This is part three of our day of adventure. It started in the wee morning hours on Bald Rock viewing the Geminid Meteor Shower, followed by the search for the ghost town Mayucha. Keith and I found some breakfast, and headed north on Highway 28 to find the ghost town of Tunnel Hill, located near the Stumphouse Tunnel.
I had been to Stumphouse Tunnel many times. However, Keith had not. My real goal was not the tunnel, but a spot on the mountain on top of the tunnel. One online source described a cemetery and several foundations – all that remains of the former town of Tunnel Hill. I was hoping to find those.
A Wee Bit of History…
The Blue Ridge Railroad Company was conceived in the mid-1800’s as a way to transfer goods from South Carolina to Knoxville, Tennessee. It was a grand plan, with multiple tunnels and impressive bridges across the Blue Ridge mountains. The “easy” part of the railroad was completed from Anderson to Pendleton, and in the 1850s construction was started on the three tunnels that would be on the South Carolina portion of the railroad.
Tunnel Hill sprang up at the top of the longest tunnel on Stumphouse Mountain.
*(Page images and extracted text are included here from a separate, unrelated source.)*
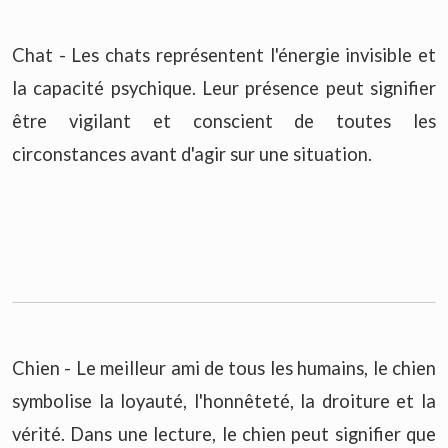
Chat - Les chats représentent l'énergie invisible et
la capacité psychique. Leur présence peut signifier
être vigilant et conscient de toutes les
circonstances avant d'agir sur une situation.
Chien - Le meilleur ami de tous les humains, le chien
symbolise la loyauté, l'honnêteté, la droiture et la
vérité. Dans une lecture, le chien peut signifier que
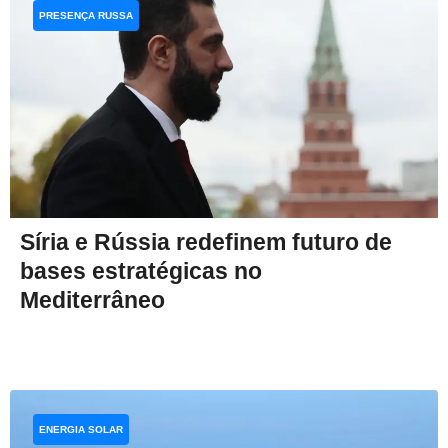
PRESENÇA RUSSA
Síria e Rússia redefinem futuro de
bases estratégicas no
Mediterrâneo
ENERGIA SOLAR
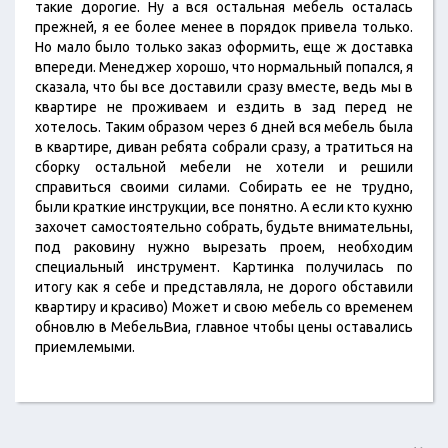
такие дорогие. Ну а вся остальная мебель осталась
прежней, я ее более менее в порядок привела только.
Но мало было только заказ оформить, еще ж доставка
впереди. Менеджер хорошо, что нормальный попался, я
сказала, что бы все доставили сразу вместе, ведь мы в
квартире не проживаем и ездить в зад перед не
хотелось. Таким образом через 6 дней вся мебель была
в квартире, диван ребята собрали сразу, а тратиться на
сборку остальной мебели не хотели и решили
справиться своими силами. Собирать ее не трудно,
были краткие инструкции, все понятно. А если кто кухню
захочет самостоятельно собрать, будьте внимательны,
под раковину нужно вырезать проем, необходим
специальный инструмент. Картинка получилась по
итогу как я себе и представляла, не дорого обставили
квартиру и красиво) Может и свою мебель со временем
обновлю в МебельВиа, главное чтобы цены оставались
приемлемыми.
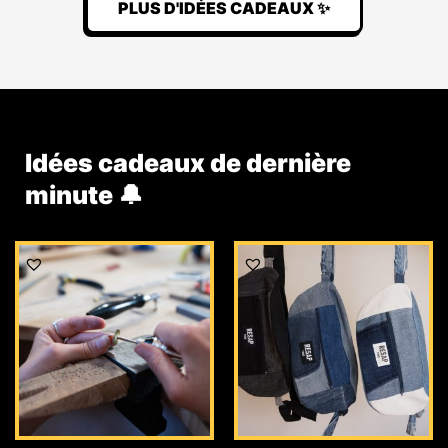
PLUS D'IDÉES CADEAUX ✨
Idées cadeaux de dernière
minute 🔔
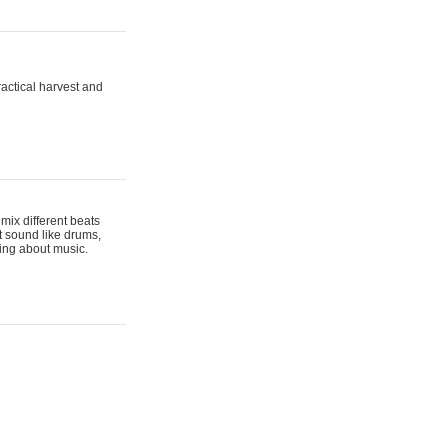
actical harvest and
mix different beats
t sound like drums,
hing about music.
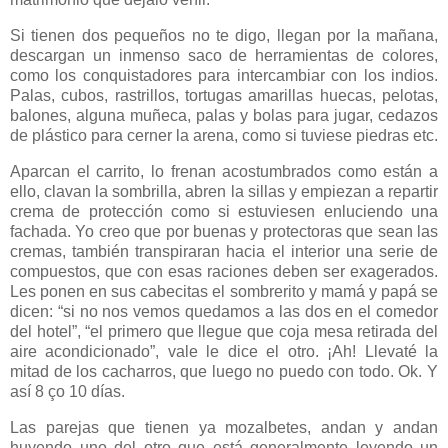
Si tienen dos pequeños no te digo, llegan por la mañana,
descargan un inmenso
saco de herramientas de colores,
como los conquistadores para intercambiar con los indios.
Palas, cubos, rastrillos, tortugas amarillas huecas, pelotas,
balones, alguna muñeca, palas y bolas para jugar, cedazos
de plástico para cerner la arena, como si tuviese piedras etc.
Aparcan el carrito, lo frenan acostumbrados como están a
ello, clavan la sombrilla, abren la sillas y empiezan a repartir
crema de protección como si estuviesen enluciendo una
fachada. Yo creo que por buenas y protectoras que sean las
cremas, también transpiraran hacia el interior una serie de
compuestos, que con esas raciones deben ser exagerados.
Les ponen en sus cabecitas el sombrerito y mamá y papá se
dicen: “si no nos vemos quedamos a las dos en el comedor
del hotel”, “el primero que llegue que coja mesa retirada del
aire acondicionado”, vale le dice el otro. ¡Ah! Llevaté la
mitad de los cacharros, que luego no puedo con todo. Ok. Y
así 8 ço 10 días.
Las parejas que tienen ya mozalbetes, andan y andan
huyendo uno del otro que está generalmente leyendo un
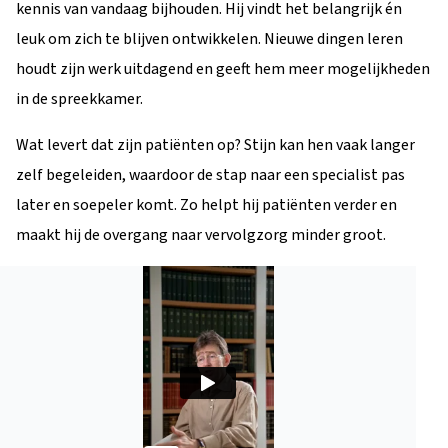
kennis van vandaag bijhouden. Hij vindt het belangrijk én
leuk om zich te blijven ontwikkelen. Nieuwe dingen leren
houdt zijn werk uitdagend en geeft hem meer mogelijkheden
in de spreekkamer.
Wat levert dat zijn patiënten op? Stijn kan hen vaak langer
zelf begeleiden, waardoor de stap naar een specialist pas
later en soepeler komt. Zo helpt hij patiënten verder en
maakt hij de overgang naar vervolgzorg minder groot.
It largely housed the Irish immigrants working on the tunnels. By all accounts it was a violent place, with saloons outnumbering other businesses, and frequent clashes between the Irish workers and the locals who thought that jobs were being usurped by the newcomers. Historian Jim Haughy recounts a description of the town by Rev. J. J. O’Connell, who visited the town in 1854…
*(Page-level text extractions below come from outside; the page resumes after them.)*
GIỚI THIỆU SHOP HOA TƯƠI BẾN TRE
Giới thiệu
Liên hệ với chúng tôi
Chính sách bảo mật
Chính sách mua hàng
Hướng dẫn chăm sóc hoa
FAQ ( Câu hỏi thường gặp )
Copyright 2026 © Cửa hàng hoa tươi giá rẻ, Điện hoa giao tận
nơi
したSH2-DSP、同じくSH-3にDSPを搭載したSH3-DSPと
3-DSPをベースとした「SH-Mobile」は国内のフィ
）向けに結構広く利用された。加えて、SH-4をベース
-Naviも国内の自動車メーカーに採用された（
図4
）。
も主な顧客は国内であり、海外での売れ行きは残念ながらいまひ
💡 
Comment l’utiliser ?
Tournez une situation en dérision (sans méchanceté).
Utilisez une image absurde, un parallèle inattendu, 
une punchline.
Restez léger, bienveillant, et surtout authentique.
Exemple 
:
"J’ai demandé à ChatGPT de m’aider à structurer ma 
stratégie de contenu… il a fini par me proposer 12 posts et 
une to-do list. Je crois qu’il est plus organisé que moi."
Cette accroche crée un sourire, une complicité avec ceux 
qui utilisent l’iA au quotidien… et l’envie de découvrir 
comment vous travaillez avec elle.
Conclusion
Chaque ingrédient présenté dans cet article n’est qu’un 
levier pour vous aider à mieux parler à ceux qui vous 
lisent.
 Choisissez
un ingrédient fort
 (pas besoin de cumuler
Practically all the dwellings were flimsy wooden frame structures that provided little shelter from the elements. While miners with families lived in primitive cabins, unmarried miners often lodged in boarding shanties provided by other railroad workers and their families.
– “Tunnel Hill: An Irish Mining Community in the Western Carolinas”, presented at The Proceedings of the South Carolina Historical Association 2004
O’Connell decried the free flowing alcohol, and in addition to establishing St. Patrick’s Catholic Church in the village, he was instrumental in forming the St. Patrick’s Temperance Society to get rid of the saloons and improve life in the town.